Старик долго, хотя и несколько тяжеловесно, но умно и убедительно вел свою параллель между великими и малыми реками и народами, но я не буду приводить ее здесь, так как и после трех-четырех строк стариковских речей, приведенных выше, мне уже читатель не верит. - "Таких стариков нет, твердо произносит он и добавляет: - то есть, пожалуй, такие старики и есть, но уж чтобы разговаривать так о таких высоких предметах - уже это присочинено". Русский человек не верит, то есть отвык ценить свою собственную мысль, не верит, что она что-нибудь вообще значит, хотя для него самого; не верит даже, чтобы кто-нибудь, а тем паче простой мужик, мог рассуждать и поступать; русский человек знает, что рассуждай не рассуждай, а всегда выйдет по-другому, и вот эти-то другие (не свои) мысли он и считает настоящими... и, я убежден, "даже любит", когда всем его собственным мыслям и планам настоящие, "другие", мысли вдруг дадут, как говорится, "по шапке"... Я уверен, что он уж полюбил эти удары.
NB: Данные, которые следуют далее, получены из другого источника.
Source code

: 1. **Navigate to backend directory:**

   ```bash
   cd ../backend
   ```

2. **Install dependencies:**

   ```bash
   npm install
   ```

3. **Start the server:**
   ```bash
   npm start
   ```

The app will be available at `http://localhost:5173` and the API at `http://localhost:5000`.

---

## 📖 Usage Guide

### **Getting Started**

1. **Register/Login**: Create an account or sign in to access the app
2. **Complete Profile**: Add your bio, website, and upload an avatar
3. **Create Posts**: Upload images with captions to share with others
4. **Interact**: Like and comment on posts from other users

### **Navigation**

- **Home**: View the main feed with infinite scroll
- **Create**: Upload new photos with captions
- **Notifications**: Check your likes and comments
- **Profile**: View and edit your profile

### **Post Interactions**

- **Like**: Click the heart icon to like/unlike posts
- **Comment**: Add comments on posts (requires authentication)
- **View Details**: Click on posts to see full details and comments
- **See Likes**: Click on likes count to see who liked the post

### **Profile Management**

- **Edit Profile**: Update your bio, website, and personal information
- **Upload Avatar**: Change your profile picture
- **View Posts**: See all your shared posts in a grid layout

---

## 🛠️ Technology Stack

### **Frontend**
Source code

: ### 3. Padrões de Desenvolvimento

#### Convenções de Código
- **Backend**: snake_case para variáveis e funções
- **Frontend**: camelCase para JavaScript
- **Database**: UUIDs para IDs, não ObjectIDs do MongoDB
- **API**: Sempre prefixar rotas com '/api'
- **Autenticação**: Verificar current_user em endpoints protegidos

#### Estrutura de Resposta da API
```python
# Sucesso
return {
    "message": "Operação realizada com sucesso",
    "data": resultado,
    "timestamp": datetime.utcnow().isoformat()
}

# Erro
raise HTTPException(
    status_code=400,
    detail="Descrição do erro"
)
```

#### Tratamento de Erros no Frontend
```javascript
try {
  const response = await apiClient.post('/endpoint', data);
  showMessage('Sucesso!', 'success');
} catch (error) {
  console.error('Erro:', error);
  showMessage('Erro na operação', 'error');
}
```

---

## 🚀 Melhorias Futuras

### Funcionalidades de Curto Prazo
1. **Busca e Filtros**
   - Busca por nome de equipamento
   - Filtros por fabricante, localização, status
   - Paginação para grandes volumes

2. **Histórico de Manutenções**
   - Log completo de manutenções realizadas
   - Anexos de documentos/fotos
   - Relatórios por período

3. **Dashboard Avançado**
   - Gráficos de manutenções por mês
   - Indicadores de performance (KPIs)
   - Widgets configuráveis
Солнце садилось; Дунай весь блистал золотом, слегка начинавшим затуманиваться поднимавшимися от воды, вечерними испарениями.

- Вот под вечер дыхать-то уж и несвободно! - прошептал старик, задыхаясь от мокроты: - не пущает в груди-то!

Я проводил старика до казармы и, простившись, подошел к другим добровольцам, чтобы спросить - кто такой этот старик?